Après leur crime, ce crime énigmatique qu’aucune glose ne finira jamais d’expliquer, Adam et Ève reconnaissent qu’ils sont nus et se cachent. Les approches du destin ont quelquefois un air de familiarité. Nous voyons le Seigneur Dieu « se promener dans le paradis », en appelant les hommes, ces deux-là. Et c’est Adam qui répond, qui paraît. Il avoue qu’il a eu peur. Nous le voyons faiblir, nous l’entendons élever, pour la première fois, une plainte qui sera reprise d’âge en âge : « La femme que vous m’avez donnée… » Les misères qui seront les misères du genre humain fondent à ce moment sur le premier couple. En punissant, Dieu trace le plan d’une vie nouvelle, où perce la condition du rachat. Le sort des hommes gardera une clarté et une harmonie qui seront les reflets du jardin. Le reste, tout ce qui semblera absurde ou trop cruel, est la marque du châtiment, ineffaçable avant le dernier jour. Au serpent : « Je mettrai une inimitié entre toi et la femme… » C’est l’épouvante des mères et des fils devant les monstres. Virgile s’en souvient encore lorsqu’il parle, dans les Géorgiques, des noirs serpents de Jupiter. A la femme : « Je vous affligerai de plusieurs maux, vous enfanterez dans la douleur, vous serez sous la puissance de votre mari et il vous dominera… » A Adam ! « La terre sera maudite à cause de ce que vous avez fait, et vous n’en tirerez de quoi vous nourrir qu’avec beaucoup de travail, elle vous produira des épines et des ronces, vous vous nourrirez de l’herbe de la terre… »

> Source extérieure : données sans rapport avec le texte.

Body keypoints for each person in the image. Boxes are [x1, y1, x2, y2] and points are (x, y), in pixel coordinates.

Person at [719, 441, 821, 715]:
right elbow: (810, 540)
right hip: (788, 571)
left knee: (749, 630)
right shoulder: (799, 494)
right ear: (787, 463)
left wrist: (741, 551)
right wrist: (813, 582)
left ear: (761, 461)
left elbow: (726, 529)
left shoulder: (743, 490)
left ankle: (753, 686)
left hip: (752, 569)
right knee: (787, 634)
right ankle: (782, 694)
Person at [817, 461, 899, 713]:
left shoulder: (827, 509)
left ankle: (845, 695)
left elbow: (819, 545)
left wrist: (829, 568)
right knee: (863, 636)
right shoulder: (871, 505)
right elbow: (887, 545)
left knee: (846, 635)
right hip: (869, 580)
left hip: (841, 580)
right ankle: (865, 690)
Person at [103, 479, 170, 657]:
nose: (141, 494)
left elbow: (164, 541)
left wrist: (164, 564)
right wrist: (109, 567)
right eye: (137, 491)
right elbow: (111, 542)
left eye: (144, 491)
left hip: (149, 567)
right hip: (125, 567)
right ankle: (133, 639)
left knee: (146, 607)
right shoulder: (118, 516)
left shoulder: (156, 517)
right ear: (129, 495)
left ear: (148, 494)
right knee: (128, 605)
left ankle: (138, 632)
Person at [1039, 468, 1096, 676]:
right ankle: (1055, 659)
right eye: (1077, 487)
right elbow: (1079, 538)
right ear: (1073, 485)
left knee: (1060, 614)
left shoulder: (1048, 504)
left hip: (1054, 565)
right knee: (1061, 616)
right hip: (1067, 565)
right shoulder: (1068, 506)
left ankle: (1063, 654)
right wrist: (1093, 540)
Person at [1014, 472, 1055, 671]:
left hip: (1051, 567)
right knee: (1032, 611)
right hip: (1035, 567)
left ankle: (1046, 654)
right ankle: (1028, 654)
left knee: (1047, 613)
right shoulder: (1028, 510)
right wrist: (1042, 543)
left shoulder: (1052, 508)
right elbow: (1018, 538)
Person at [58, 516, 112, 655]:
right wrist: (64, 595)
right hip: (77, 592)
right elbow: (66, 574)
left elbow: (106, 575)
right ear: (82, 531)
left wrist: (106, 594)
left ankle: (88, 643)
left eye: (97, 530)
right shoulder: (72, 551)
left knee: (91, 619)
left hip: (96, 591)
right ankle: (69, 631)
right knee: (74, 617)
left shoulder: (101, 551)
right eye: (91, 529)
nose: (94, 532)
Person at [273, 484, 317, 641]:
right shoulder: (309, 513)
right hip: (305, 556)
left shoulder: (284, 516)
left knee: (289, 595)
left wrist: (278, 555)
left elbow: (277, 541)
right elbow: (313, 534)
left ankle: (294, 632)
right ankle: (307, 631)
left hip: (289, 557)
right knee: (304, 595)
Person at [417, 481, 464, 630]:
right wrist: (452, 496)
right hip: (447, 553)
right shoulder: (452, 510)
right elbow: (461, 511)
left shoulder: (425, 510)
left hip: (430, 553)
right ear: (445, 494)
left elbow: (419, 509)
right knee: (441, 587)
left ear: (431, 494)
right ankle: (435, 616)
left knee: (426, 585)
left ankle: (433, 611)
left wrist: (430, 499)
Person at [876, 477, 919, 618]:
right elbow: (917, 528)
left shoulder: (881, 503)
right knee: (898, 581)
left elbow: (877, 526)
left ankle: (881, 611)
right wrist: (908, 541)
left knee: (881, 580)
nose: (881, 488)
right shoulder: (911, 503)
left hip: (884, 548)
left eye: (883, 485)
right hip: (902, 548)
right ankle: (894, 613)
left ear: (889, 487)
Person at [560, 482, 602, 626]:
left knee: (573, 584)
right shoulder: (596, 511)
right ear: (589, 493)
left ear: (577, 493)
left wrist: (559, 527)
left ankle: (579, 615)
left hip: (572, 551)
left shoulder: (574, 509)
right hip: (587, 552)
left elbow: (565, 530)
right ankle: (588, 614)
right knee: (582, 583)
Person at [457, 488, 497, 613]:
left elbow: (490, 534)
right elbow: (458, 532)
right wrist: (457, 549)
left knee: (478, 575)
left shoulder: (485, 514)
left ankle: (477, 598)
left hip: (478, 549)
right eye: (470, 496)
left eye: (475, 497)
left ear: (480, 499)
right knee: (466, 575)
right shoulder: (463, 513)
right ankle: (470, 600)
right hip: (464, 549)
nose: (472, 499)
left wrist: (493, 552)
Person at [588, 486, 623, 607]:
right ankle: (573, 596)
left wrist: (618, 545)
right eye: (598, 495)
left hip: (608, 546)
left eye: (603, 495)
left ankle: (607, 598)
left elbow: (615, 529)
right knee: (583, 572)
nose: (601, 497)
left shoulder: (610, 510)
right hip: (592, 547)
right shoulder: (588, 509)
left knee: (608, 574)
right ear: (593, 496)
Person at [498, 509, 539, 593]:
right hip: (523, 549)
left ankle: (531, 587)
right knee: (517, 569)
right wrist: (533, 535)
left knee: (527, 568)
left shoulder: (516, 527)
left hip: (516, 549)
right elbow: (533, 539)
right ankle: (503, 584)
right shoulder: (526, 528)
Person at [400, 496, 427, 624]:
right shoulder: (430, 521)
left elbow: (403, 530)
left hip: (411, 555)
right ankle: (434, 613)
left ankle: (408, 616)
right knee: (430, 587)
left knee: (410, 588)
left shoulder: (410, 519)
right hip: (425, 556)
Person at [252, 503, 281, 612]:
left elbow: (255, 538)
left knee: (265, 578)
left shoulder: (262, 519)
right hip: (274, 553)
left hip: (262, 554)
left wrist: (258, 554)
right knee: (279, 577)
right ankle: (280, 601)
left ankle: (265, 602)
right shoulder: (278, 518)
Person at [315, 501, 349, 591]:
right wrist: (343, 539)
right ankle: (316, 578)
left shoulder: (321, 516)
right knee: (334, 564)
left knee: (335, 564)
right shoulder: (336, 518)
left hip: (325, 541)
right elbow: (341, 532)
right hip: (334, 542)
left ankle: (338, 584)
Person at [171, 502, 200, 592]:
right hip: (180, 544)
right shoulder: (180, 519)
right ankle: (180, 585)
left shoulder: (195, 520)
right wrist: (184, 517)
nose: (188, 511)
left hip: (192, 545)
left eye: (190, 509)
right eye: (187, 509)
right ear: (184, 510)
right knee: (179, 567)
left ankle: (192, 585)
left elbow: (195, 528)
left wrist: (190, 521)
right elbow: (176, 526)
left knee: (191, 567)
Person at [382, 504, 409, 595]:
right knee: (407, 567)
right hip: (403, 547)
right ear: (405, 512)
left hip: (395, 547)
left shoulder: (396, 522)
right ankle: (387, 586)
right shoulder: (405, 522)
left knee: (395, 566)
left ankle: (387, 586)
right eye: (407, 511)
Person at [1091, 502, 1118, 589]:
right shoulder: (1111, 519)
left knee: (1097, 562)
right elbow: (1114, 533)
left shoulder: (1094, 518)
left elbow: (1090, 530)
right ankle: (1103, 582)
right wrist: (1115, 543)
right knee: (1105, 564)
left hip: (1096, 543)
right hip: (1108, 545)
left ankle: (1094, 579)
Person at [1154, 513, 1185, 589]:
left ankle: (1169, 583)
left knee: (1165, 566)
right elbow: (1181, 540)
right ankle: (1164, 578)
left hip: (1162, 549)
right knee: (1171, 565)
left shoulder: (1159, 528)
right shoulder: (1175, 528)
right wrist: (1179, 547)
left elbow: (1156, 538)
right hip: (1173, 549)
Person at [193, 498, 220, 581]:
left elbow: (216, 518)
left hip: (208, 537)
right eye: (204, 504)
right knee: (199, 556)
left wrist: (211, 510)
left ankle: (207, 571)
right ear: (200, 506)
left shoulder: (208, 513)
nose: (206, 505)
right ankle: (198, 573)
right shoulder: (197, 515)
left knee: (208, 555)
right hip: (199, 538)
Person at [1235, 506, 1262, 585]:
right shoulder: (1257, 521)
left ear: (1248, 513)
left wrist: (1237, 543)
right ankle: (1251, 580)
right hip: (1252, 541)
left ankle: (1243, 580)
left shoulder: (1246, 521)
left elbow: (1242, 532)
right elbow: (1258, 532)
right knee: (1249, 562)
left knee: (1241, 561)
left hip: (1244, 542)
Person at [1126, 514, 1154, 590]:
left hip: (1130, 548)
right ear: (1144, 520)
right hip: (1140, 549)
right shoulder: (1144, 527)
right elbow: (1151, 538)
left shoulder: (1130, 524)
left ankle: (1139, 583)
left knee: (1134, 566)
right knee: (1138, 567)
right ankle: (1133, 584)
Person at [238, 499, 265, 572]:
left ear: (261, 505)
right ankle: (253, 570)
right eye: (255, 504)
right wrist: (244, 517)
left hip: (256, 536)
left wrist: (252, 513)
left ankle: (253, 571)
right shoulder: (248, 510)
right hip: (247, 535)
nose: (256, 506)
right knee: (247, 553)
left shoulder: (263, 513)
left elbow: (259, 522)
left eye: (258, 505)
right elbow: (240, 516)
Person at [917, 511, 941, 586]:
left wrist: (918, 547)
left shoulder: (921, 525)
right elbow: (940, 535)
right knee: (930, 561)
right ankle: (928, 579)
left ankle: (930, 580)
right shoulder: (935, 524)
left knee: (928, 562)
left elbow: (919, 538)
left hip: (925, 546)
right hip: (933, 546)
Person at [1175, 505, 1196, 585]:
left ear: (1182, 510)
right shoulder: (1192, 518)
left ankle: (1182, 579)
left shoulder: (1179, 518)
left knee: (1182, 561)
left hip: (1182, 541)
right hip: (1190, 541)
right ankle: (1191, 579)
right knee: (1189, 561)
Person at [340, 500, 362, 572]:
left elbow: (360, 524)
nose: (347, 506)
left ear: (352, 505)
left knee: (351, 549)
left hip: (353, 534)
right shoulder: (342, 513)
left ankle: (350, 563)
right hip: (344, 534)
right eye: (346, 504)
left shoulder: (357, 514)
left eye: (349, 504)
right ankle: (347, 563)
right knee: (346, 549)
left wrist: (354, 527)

La punition a été de muer le passe-temps du jardin de délices en travail contraint sous peine de mort ; le plaisir et le jeu, en nécessité.

Inversement, l’effort pénible tenant à l’imperfection de notre intelligence et à la faiblesse de notre être physique, il doit être exclu des actes divins. Et les jeux, les plaisirs de l’oisiveté ne peuvent donc être criminels, s’ils distinguent la création divine. Dans la Bible, la genèse du monde est radieusement aisée. De telle sorte que le repos du septième jour paraît une grâce conçue à notre intention.


Au seuil des divins vergers, lorsqu’ils partirent, Ève n’avait pas encore un nom. Elle était le double, elle était l’ombre de l’homme. Ce fut Adam qui la nomma Ève, parce qu’il l’aimait, sans doute ; Ève, la Vie, parce que d’elle allaient naître tous les vivants. Cela n’a plus aucun rapport avec ce que nous cherchions, mais la pensée s’y arrête volontiers.